What is required => Taking the data below, please print only the lines from the line holding "left ankle: (152, 526)" to the line holding "left ear: (525, 183)", inclusive, with pictures omitted.

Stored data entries
════════════════════
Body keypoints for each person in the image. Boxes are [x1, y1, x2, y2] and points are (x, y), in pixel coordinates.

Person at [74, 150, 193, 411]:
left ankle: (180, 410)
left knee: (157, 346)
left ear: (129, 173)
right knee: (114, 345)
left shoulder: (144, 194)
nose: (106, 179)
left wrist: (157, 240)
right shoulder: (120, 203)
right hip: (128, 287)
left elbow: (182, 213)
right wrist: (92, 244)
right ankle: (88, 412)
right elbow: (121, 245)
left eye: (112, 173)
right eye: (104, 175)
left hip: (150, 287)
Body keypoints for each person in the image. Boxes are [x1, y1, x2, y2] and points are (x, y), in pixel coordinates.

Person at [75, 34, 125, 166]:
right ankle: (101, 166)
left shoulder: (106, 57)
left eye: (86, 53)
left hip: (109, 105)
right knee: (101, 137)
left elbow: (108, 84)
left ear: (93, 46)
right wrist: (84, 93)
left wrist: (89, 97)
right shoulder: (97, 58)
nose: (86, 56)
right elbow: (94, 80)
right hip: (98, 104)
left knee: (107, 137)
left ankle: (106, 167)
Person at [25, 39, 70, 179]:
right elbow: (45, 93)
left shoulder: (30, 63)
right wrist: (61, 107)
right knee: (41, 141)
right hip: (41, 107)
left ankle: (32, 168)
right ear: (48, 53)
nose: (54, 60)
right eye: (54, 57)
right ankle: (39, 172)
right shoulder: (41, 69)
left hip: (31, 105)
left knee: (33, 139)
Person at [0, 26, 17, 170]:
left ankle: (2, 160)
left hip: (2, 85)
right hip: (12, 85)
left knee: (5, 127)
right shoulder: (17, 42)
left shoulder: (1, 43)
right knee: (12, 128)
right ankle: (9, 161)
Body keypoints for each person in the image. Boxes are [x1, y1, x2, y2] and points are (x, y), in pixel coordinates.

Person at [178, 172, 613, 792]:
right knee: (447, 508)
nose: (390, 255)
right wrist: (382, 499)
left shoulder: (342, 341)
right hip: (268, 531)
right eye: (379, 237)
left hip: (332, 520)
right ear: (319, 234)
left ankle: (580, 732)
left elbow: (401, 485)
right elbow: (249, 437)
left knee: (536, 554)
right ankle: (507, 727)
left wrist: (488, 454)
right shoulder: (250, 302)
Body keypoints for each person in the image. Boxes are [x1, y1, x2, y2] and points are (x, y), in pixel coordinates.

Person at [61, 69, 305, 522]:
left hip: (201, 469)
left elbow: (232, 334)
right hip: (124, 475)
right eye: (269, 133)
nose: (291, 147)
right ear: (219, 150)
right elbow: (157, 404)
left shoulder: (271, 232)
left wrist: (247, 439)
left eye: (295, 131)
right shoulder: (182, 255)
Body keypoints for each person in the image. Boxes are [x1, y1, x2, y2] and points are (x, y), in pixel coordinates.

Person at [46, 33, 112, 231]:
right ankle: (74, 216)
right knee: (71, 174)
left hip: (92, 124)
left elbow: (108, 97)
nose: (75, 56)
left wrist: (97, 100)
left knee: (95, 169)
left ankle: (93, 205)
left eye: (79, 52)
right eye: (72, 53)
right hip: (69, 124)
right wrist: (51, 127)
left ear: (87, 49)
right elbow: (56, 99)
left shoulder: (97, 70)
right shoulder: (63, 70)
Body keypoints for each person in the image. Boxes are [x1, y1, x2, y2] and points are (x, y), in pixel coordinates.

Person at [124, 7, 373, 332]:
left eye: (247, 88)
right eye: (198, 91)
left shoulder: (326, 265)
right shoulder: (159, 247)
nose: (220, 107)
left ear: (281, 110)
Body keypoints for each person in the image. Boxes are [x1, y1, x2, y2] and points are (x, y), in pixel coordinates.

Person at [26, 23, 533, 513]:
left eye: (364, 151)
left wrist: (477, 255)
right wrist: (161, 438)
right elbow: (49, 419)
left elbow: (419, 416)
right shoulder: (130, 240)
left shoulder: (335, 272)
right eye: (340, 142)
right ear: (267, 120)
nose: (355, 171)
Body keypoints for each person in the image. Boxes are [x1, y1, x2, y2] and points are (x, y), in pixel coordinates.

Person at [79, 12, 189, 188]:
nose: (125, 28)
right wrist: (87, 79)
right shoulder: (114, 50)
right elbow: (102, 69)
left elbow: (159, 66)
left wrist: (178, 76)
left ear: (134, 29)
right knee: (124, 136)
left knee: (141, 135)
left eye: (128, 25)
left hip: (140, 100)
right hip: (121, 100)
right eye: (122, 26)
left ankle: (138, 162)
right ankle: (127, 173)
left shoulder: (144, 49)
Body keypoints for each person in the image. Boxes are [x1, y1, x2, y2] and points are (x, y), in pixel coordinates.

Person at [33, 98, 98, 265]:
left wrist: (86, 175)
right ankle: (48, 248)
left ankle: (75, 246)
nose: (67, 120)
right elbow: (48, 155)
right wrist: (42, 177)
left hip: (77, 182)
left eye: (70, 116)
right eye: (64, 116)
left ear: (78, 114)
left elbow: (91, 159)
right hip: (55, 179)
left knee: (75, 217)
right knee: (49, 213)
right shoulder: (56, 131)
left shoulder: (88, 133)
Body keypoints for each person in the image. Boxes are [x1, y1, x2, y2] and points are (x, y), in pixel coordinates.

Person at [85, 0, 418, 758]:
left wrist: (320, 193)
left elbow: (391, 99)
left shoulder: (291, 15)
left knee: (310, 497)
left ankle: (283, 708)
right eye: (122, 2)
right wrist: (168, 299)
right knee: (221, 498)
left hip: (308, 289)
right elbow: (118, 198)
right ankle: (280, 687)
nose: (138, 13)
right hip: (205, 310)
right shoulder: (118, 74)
════════════════════
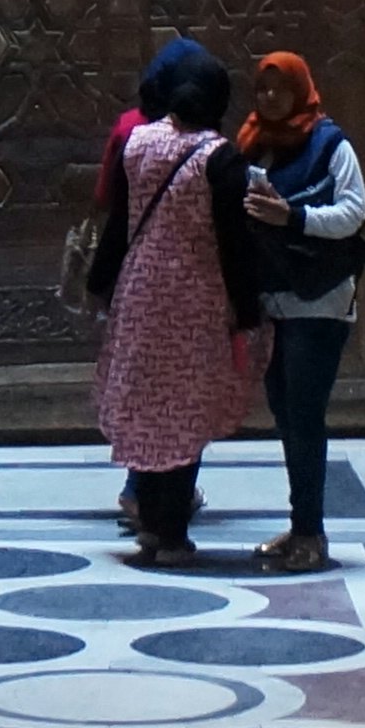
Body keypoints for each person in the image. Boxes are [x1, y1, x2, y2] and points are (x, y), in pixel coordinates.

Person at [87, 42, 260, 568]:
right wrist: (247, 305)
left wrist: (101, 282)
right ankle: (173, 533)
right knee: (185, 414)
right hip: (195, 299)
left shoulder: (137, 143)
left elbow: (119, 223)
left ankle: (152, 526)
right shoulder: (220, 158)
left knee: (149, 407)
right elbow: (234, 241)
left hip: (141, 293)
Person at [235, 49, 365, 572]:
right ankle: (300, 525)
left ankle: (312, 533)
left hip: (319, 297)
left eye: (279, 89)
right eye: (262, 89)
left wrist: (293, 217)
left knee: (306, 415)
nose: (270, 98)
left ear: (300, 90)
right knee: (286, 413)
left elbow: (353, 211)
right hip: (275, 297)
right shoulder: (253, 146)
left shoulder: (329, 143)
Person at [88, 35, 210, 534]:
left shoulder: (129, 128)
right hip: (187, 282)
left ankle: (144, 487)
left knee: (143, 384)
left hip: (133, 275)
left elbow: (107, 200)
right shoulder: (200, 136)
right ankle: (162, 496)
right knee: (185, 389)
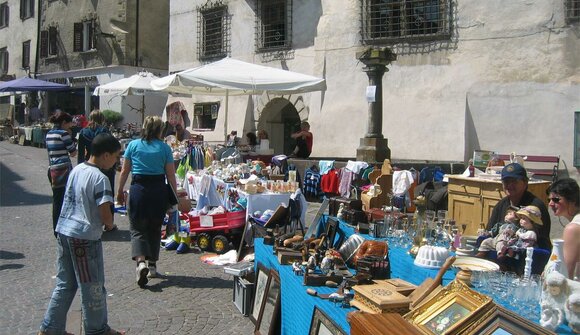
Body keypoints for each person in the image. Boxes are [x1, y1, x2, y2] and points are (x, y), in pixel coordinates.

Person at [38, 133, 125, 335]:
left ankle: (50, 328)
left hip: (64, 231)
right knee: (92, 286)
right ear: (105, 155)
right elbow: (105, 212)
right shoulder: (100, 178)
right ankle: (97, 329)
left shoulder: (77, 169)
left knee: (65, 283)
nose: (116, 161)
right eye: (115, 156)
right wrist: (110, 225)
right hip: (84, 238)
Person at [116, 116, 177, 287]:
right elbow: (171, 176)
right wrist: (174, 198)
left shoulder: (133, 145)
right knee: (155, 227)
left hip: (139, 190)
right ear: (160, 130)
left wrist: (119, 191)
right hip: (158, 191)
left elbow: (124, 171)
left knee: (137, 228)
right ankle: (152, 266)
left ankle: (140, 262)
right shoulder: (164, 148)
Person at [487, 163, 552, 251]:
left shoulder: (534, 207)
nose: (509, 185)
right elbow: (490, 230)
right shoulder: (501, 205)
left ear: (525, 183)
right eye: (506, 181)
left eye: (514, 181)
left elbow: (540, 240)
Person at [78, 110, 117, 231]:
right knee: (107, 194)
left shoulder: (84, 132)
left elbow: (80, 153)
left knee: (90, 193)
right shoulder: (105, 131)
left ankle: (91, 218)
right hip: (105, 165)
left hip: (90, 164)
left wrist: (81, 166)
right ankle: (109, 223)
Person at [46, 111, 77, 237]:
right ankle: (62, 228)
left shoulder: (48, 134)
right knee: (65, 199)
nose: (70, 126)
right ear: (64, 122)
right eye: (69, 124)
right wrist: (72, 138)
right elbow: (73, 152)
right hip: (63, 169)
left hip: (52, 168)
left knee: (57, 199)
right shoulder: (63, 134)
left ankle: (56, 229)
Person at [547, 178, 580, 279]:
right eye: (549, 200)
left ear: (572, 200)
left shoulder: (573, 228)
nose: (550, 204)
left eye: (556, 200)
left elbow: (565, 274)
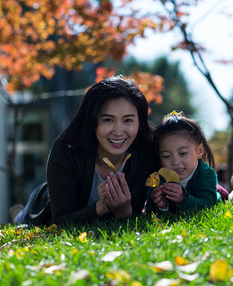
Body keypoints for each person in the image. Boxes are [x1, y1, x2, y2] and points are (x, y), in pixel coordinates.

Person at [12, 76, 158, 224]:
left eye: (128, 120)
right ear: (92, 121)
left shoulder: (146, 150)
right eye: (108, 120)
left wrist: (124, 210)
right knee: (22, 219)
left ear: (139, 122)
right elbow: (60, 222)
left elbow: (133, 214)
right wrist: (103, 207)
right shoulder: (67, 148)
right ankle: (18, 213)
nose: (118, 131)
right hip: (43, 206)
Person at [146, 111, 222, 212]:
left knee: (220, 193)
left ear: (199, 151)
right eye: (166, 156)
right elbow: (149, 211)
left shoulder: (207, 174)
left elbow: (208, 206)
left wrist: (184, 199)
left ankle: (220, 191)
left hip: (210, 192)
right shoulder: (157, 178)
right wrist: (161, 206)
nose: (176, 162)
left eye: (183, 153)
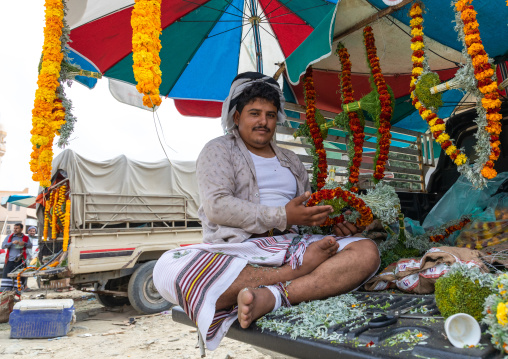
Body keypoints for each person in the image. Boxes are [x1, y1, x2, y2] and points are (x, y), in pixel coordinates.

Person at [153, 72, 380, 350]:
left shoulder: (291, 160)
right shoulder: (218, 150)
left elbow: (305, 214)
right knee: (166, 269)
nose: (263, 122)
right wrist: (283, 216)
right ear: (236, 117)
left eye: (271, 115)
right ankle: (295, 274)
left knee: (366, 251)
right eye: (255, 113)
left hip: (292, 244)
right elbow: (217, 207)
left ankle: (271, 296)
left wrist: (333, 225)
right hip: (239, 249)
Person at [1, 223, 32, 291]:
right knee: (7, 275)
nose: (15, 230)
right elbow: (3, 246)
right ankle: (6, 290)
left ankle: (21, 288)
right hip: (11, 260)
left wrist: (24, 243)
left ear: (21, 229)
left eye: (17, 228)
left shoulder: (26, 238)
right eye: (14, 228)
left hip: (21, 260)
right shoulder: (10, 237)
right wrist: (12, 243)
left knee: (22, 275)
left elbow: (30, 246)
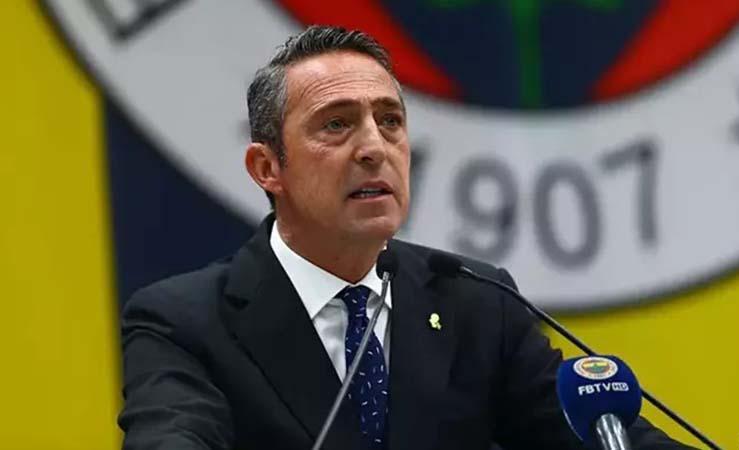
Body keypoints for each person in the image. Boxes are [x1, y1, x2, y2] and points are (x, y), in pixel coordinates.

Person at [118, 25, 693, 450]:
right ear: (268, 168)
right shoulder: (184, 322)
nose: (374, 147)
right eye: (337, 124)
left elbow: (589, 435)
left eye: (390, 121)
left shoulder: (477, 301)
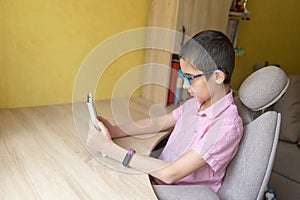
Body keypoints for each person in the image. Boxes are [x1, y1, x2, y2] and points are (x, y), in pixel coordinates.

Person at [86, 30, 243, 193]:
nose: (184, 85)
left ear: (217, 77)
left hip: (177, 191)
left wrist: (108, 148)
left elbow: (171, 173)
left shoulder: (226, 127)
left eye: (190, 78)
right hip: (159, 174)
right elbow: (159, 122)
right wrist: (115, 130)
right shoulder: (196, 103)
════════════════════
Exercise response =>
left ankle: (152, 526)
right shoulder: (220, 158)
left knee: (149, 407)
right elbow: (234, 241)
left hip: (141, 293)
Person at [235, 49, 365, 572]:
right ankle: (300, 525)
left ankle: (312, 533)
left hip: (319, 297)
left eye: (279, 89)
right eye: (262, 89)
left wrist: (293, 217)
left knee: (306, 415)
nose: (270, 98)
left ear: (300, 90)
right knee: (286, 413)
left elbow: (353, 211)
right hip: (275, 297)
right shoulder: (253, 146)
left shoulder: (329, 143)
Person at [88, 35, 210, 534]:
left shoulder: (129, 128)
right hip: (187, 282)
left ankle: (144, 487)
left knee: (143, 384)
left hip: (133, 275)
left elbow: (107, 200)
right shoulder: (200, 136)
right ankle: (162, 496)
right knee: (185, 389)
Body keypoints for each person in the image. Boxes are [x1, y1, x2, y2] and points are (x, y), in pixel coordinates.

Person at [38, 133, 125, 335]:
left ankle: (50, 328)
left hip: (64, 231)
right knee: (92, 286)
right ear: (105, 155)
right elbow: (105, 212)
right shoulder: (100, 178)
right ankle: (97, 329)
left shoulder: (77, 169)
left knee: (65, 283)
nose: (116, 161)
right eye: (115, 156)
right wrist: (110, 225)
right hip: (84, 238)
Person at [116, 116, 177, 287]:
right elbow: (171, 176)
right wrist: (174, 198)
left shoulder: (133, 145)
right knee: (155, 227)
left hip: (139, 190)
right ear: (160, 130)
left wrist: (119, 191)
right hip: (158, 191)
left elbow: (124, 171)
left knee: (137, 228)
right ankle: (152, 266)
left ankle: (140, 262)
right shoulder: (164, 148)
Person at [487, 163, 552, 251]:
left shoulder: (534, 207)
nose: (509, 185)
right elbow: (490, 230)
right shoulder: (501, 205)
left ear: (525, 183)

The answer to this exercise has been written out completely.